The ones who are rude and inconsiderate? They'll go smoke in the bus shelter immediately in front of the hospital which is ostensibly for little old ladies and people with babies in their strollers to use to wait for the goddamned bus. I wait for my bus across the street and I see them coming down the hill in little clumps, in their scrubs and their ID badges. And because the shelter isn't hospital property--I suppose it's MBTA property--security says nothing. In the three weeks or so since the new policy, there have accumulated approximately 4000 cigarette butts in and around that bus shelter. Which no one cleans because it's not hospital property, it's MBTA property and they're not even aware it exists. It's disgusting. And it's this kind of behavior that makes people into anti-smoking zealots.

xoxo

2 comments:

crispix67 said...

So now they will lose their JCAHO accreditation...hmm..when I worked in a hospital around 1998 or 2000, they said theyd lose Medicare accreditation...or payments..or something. Anyways, theyd lose a buttload of money.
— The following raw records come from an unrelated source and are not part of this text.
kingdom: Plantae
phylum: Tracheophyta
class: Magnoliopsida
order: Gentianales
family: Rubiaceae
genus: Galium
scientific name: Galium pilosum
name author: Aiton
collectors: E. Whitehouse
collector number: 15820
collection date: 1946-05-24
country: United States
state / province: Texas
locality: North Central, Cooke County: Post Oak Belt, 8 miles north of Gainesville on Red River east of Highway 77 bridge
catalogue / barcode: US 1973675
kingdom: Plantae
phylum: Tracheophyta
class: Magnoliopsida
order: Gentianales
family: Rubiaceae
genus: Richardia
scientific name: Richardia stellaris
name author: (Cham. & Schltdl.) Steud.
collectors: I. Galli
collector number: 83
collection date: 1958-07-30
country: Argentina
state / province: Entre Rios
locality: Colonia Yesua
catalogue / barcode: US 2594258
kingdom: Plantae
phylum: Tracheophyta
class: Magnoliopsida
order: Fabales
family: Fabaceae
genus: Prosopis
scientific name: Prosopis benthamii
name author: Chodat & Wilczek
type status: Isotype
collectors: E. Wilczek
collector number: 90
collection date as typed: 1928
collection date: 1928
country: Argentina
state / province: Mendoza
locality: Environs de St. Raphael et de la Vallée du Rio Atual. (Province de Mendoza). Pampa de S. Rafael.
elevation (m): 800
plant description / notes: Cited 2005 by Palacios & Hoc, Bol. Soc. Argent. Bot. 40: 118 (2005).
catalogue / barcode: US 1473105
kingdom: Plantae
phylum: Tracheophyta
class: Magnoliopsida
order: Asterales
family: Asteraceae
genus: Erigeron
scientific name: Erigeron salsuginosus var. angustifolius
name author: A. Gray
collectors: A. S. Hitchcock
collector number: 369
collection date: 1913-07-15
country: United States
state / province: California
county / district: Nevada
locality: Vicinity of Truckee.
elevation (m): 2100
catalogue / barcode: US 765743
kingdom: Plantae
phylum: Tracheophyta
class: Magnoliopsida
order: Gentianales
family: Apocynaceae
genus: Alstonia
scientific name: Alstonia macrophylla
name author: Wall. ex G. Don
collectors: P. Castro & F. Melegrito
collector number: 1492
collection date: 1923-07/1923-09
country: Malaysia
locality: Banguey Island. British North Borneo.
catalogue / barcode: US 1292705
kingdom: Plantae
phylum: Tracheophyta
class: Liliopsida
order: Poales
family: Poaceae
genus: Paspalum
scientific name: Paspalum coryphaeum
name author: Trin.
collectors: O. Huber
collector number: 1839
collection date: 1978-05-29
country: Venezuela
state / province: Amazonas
It is inconsiderate of the workers to throw butts on the ground like that. That many anyways. Maybe a few calls to MBTA and/ or the hospital admin would help. Anonymous, of course...;)

malevolent andrea said...

If I could figure out who to drop a dime to, I'd be dropping, believe me. The fact that these people have no problem with taking over a public space and making it into their own little party lounge, and not cleaning up after themselves, is just NOT COOL.

Part of me is willing to recognize that a good proportion of the people doing this are probably doing it as a passive-agressive form of protest: "I can't smoke on hospital grounds? Even in my car? Well, FUCK YOU, I'll just go two feet off hospital grounds and have my cigarette right there." Why do I recognize this? Um, because it might just be the way I personally tend to respond to what I feel are petty and unjust rules and regulations. I, however, know that's childish and unproductive behavior (even when I'm giving into the temptation) and my petty passive-aggressive protests never impinge on other people's rights and/or comforts. Swear to god.